The book’s emphasis on facts and commitments over compliments is relevant too. In an internal tools context, a polite “oh that’s cool” when you demo something is not validation. Someone changing their workflow to actually use your tool is. Fitzpatrick calls friendly non-buyers “a particularly dangerous source of mixed signals,” and I think that applies just as well to internal tooling as it does to startups.

Andrew Ng made a related point when he pushed back on the term “vibe coding” itself, arguing that AI-assisted development should be “a deeply intellectual exercise” rather than just “going with the vibes.” I think he’s right. The thinking is still where the real work happens, and framing it as vibes actively encourages people to skip it.

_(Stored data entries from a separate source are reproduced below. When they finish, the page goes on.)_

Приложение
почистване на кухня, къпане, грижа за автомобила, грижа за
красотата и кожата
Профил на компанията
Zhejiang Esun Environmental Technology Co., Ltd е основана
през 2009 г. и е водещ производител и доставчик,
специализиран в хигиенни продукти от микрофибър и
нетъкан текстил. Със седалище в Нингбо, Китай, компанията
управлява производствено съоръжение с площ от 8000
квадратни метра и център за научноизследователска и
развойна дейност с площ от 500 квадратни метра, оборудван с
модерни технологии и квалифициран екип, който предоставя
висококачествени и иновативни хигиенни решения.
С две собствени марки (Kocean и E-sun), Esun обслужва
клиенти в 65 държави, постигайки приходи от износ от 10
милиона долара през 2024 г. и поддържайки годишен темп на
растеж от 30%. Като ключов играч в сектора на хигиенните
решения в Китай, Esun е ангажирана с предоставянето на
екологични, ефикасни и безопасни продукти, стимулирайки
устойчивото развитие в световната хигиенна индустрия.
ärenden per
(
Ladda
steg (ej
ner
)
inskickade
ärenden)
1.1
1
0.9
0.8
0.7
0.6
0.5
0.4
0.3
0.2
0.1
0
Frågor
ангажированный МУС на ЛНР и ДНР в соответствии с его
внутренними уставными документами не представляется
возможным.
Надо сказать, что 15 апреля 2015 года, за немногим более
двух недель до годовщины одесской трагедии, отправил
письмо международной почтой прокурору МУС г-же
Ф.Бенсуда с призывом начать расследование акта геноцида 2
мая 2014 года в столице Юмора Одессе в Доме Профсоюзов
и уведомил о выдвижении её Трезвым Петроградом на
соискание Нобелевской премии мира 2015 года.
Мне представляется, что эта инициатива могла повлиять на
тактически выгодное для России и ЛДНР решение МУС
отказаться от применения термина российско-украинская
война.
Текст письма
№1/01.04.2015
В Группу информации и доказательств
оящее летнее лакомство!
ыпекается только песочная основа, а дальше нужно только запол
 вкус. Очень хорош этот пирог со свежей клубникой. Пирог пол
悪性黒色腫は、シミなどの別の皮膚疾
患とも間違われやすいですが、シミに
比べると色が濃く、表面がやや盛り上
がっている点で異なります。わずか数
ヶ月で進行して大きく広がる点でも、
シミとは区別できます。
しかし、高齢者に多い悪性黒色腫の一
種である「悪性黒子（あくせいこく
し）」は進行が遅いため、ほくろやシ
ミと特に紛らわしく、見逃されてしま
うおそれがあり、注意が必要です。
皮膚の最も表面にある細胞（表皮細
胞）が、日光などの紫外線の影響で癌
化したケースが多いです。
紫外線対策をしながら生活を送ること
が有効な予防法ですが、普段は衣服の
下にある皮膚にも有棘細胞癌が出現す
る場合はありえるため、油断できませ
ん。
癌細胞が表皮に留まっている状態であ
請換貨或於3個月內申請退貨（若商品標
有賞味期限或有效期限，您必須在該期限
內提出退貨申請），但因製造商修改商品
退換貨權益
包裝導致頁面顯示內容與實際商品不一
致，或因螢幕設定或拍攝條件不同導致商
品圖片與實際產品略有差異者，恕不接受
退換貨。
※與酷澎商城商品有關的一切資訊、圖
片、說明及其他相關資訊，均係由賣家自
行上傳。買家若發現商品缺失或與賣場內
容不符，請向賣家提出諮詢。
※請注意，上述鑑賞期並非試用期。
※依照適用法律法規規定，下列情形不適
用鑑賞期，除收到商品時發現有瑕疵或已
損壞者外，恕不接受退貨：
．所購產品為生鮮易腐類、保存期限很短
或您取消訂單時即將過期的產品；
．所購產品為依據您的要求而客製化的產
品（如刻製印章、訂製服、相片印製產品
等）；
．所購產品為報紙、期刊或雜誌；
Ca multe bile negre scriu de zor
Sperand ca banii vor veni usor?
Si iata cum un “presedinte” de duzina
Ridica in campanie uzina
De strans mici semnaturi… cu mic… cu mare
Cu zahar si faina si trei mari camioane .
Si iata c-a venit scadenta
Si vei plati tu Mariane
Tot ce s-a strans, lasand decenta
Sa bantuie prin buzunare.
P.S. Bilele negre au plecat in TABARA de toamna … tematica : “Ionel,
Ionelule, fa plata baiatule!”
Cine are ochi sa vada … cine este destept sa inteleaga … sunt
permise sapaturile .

Will Wilson of the software testing firm Antithesis described a category of AI bugs he calls “evil genies”: the AI doing exactly what you asked for, but not what you actually needed. That’s the evaluation failure in miniature. Faithful execution of an idea that was never properly evaluated.

You don’t need to be building a startup for these principles to matter. Anyone building tools, internal or external, benefits from this mindset.

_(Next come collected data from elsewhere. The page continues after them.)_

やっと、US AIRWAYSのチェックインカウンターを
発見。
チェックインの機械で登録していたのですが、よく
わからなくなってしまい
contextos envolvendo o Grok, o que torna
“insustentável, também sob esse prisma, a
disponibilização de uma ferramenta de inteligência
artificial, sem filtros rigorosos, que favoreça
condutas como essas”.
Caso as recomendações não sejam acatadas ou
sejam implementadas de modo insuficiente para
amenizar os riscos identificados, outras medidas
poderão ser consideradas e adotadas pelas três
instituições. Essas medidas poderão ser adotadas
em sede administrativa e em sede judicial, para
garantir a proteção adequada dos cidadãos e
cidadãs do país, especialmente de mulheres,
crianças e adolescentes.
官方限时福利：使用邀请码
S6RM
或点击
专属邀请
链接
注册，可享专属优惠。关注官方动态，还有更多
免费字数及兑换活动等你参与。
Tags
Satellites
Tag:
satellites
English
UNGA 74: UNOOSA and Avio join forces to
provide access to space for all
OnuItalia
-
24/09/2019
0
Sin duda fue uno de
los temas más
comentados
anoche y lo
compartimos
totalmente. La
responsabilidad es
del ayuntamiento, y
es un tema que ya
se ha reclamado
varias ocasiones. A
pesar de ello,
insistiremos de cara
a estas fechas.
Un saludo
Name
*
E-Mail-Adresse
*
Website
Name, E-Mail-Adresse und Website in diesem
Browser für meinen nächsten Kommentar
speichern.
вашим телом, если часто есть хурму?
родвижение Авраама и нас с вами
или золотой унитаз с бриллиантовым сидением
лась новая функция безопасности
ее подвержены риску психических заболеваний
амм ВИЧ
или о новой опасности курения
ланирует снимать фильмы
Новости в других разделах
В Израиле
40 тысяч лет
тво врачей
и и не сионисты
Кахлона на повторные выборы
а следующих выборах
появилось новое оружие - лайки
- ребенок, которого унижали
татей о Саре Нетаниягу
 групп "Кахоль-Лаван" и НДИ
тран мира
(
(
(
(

Even the most optimistic visions of AI-assisted entrepreneurship seem to acknowledge this. Linas Beliūnas’s “One-Person Unicorn” piece describes building a complete AI-powered startup operating system with twelve interconnected skills, and skill number one is idea validation — using Mom Test principles and GO/PIVOT/KILL decision criteria. The architecture itself puts evaluation before everything else. The tools can help you move faster through the process, but they can’t skip it for you.

Building is the easy bit

The democratisation of building is a net positive. More people creating things is good.

And to be clear: using AI to quickly knock up a prototype, a wireframe, a visual that helps you explain and communicate an idea? That’s a brilliant use of the technology. It’s in service of the evaluation, not a replacement for it.

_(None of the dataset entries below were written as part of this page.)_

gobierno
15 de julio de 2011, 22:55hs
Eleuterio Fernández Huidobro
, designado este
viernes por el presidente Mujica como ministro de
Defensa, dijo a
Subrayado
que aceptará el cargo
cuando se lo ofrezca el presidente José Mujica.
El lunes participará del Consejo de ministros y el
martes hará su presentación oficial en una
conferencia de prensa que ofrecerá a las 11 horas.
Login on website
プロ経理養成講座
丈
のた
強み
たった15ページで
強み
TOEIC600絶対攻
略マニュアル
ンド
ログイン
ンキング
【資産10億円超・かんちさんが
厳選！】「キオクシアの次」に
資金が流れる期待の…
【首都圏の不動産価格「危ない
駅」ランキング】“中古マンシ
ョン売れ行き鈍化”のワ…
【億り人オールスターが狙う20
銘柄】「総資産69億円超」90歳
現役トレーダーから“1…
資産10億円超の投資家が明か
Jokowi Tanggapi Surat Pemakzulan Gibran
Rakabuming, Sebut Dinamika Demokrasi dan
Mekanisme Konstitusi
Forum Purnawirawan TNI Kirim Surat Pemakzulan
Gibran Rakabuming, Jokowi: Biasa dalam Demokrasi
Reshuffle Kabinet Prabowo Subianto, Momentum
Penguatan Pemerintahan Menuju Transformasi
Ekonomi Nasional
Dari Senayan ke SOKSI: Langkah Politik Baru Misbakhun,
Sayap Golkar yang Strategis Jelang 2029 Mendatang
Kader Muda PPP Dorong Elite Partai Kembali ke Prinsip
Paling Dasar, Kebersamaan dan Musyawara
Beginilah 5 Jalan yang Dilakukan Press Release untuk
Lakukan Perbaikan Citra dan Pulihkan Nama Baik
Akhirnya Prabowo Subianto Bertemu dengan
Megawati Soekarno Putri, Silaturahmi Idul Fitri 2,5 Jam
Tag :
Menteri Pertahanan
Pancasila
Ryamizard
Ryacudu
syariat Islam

The problem is when the prototype becomes the product and nobody ever circles back to ask whether it should exist. When building becomes a substitute for thinking, not an aid to it.

So the next time you’re about to start building, it’s worth pausing on a few things. Is this a real problem? Does someone actually care about it? How are they solving it today, and does your idea make their life easier, or just yours? And is the delivery mechanism — whether that’s an app, a UI, a script, or an API — dictated by the problem, or by what’s newly exciting to build? Are you optimising the 5% of the task, or the 80%? Where’s the actual return on value?

Tahir Fayyaz, a Staff PM at Databricks, described this evolution well in a recent interview with Bilal Aslam. A year ago, he said, he was just chatting to ChatGPT and telling it to do stuff, and ended up with a huge chat and no results. Now he starts by asking two questions: “What kind of work am I doing that’s repetitive?” and “What’s the work I’ve done before that’s the gold standard of what an LLM should replicate?” He knows what the output should look like before he starts building. That’s product thinking applied to AI tooling, not the other way around.

The skill that’s in short supply right now isn’t the ability to build. It’s the ability to evaluate. The hard part was always the thinking, not the typing.

If any of this resonates, The Mom Test by Rob Fitzpatrick is well worth a read. It was written for startup founders, but the principles apply to anyone building something for other people. Talk about their life instead of your idea. Ask about specifics in the past instead of generics about the future. Talk less and listen more.